> ABOUT THIS TASK:
Find every line in the items below that contains the word "Community", and copy each one out in full.

(Stored data entries)
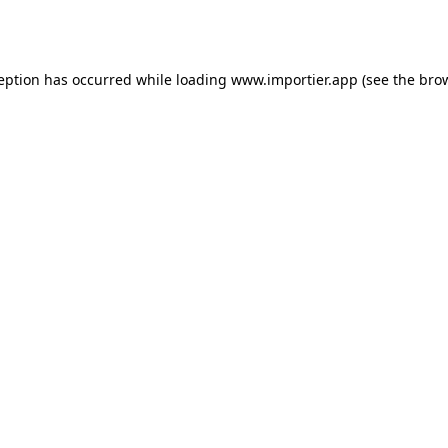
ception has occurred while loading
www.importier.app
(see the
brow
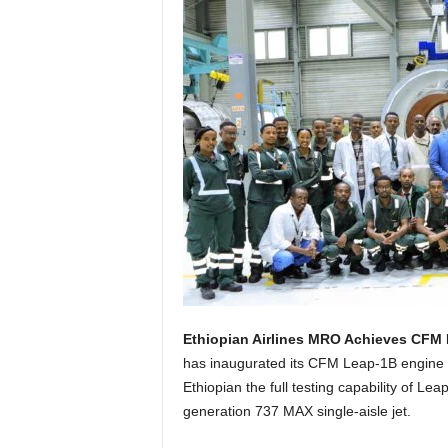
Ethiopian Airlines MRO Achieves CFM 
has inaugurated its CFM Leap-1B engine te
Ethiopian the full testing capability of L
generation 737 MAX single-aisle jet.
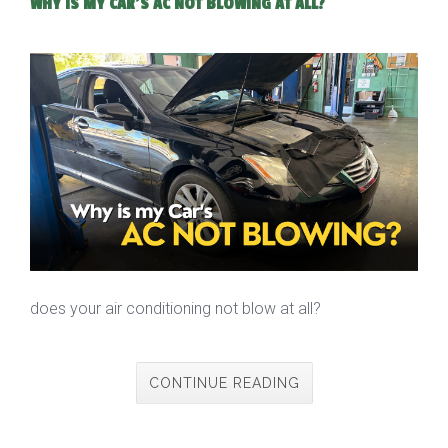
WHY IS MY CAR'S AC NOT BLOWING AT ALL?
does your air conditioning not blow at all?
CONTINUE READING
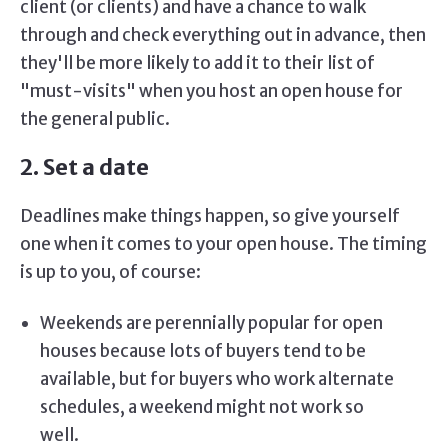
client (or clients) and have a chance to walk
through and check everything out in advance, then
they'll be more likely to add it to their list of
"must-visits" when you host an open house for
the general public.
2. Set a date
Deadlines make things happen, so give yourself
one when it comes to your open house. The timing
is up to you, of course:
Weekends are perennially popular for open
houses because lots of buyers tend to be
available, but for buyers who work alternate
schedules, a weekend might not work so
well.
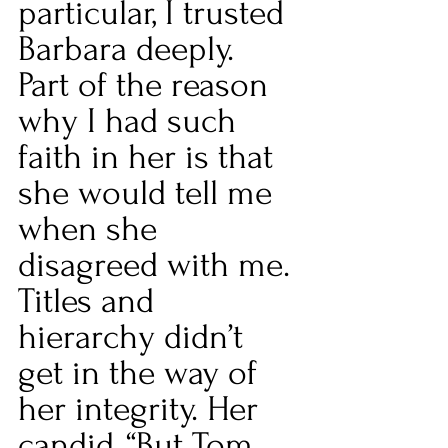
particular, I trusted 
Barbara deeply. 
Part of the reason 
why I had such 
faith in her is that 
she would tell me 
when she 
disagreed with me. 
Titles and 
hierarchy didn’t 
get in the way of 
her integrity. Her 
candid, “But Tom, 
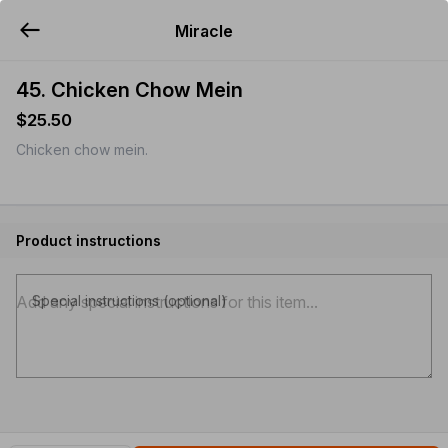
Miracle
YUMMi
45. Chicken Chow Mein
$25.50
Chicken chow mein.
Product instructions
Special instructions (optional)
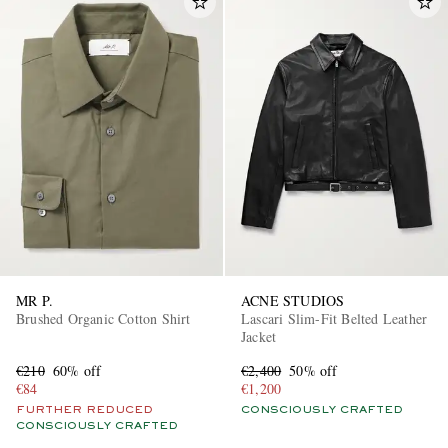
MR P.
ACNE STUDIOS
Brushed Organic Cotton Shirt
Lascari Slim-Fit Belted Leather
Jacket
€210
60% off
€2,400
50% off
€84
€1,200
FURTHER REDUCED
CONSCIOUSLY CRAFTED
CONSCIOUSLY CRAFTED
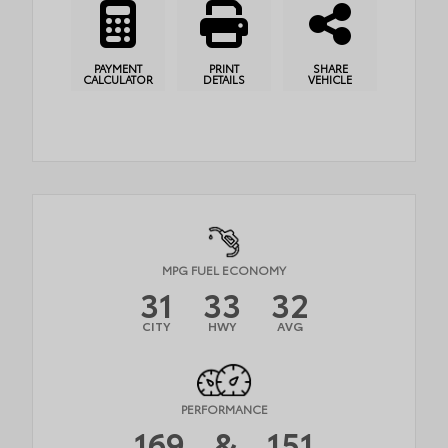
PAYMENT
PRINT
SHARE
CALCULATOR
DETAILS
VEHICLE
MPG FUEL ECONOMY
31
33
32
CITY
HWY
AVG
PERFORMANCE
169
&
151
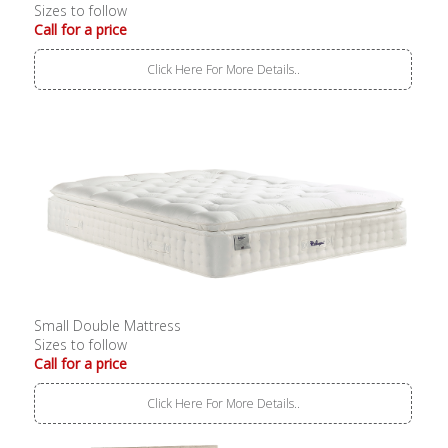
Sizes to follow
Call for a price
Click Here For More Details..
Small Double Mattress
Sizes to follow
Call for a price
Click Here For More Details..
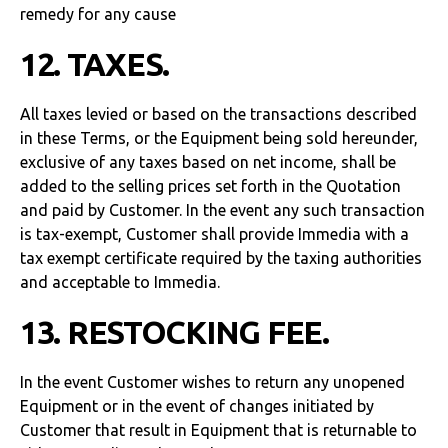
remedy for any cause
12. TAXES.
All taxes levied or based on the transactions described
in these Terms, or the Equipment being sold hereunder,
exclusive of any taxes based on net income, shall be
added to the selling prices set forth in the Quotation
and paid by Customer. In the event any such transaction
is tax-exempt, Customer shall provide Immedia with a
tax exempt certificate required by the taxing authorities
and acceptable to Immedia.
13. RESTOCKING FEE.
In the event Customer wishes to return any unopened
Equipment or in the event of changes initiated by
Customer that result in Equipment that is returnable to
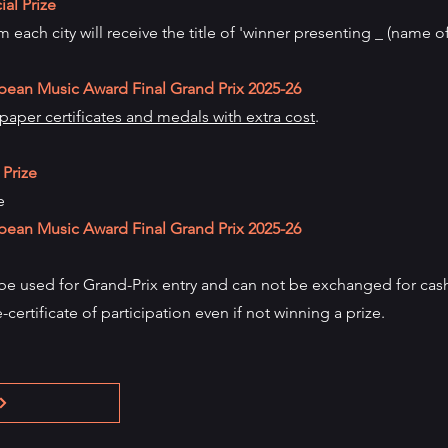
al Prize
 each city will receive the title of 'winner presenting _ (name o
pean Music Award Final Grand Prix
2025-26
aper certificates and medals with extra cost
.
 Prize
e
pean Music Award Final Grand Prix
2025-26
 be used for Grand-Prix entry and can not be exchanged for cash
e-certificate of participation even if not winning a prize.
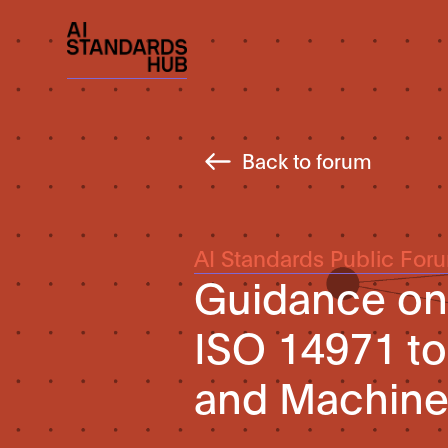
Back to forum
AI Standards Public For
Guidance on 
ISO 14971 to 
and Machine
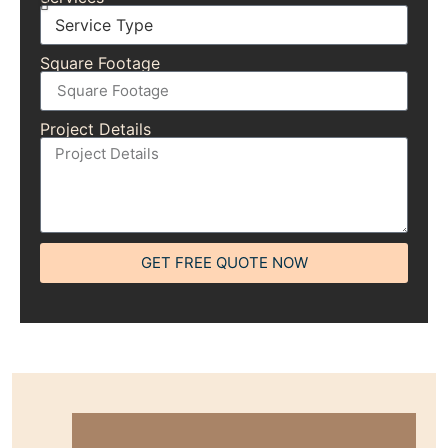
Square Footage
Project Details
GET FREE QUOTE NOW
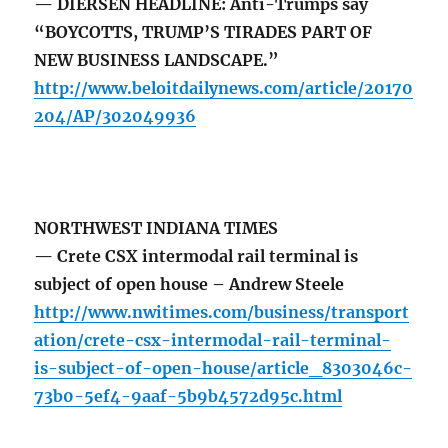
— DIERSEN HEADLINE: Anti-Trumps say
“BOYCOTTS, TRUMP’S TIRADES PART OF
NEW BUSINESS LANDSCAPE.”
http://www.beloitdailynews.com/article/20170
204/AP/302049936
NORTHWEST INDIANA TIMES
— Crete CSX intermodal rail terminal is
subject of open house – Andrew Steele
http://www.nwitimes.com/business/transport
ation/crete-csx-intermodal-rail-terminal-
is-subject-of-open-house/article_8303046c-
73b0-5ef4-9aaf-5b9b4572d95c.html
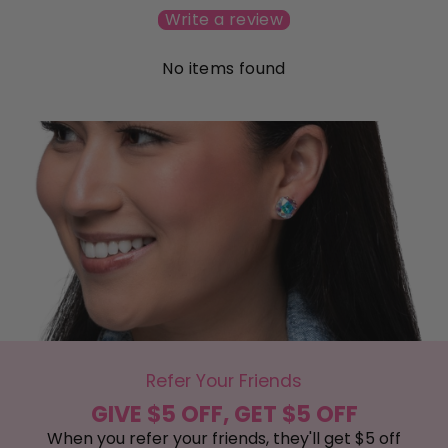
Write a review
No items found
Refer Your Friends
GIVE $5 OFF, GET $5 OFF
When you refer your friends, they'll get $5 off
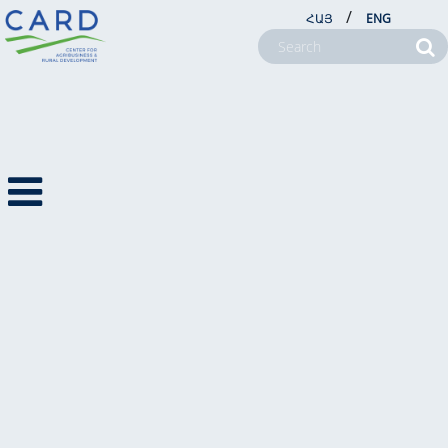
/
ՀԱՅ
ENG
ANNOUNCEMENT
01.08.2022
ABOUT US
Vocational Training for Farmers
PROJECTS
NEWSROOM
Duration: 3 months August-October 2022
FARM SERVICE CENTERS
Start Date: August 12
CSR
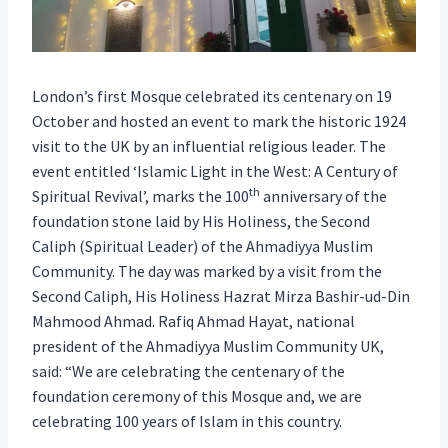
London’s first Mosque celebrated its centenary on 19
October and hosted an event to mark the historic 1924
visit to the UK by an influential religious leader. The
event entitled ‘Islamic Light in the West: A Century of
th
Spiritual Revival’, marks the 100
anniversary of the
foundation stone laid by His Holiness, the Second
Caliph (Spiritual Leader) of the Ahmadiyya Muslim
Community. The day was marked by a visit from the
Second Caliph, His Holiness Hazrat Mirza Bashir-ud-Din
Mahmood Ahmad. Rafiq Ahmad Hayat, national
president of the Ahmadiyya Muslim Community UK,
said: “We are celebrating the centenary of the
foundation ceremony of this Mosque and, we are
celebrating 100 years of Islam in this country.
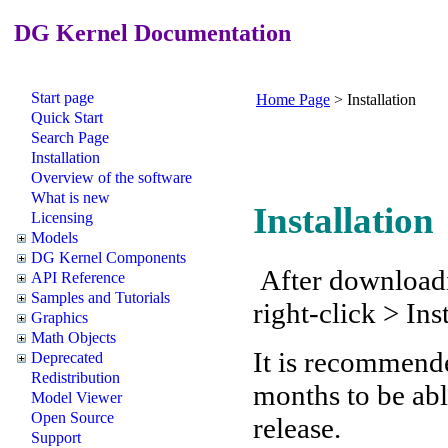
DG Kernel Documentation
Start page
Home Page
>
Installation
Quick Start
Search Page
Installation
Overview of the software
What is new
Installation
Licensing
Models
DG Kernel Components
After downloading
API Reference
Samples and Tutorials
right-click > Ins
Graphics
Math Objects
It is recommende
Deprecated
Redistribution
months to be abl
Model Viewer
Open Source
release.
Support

> ANSWER FOR THIS EXERCISE:
Community. The day was marked by a visit from the
president of the Ahmadiyya Muslim Community UK,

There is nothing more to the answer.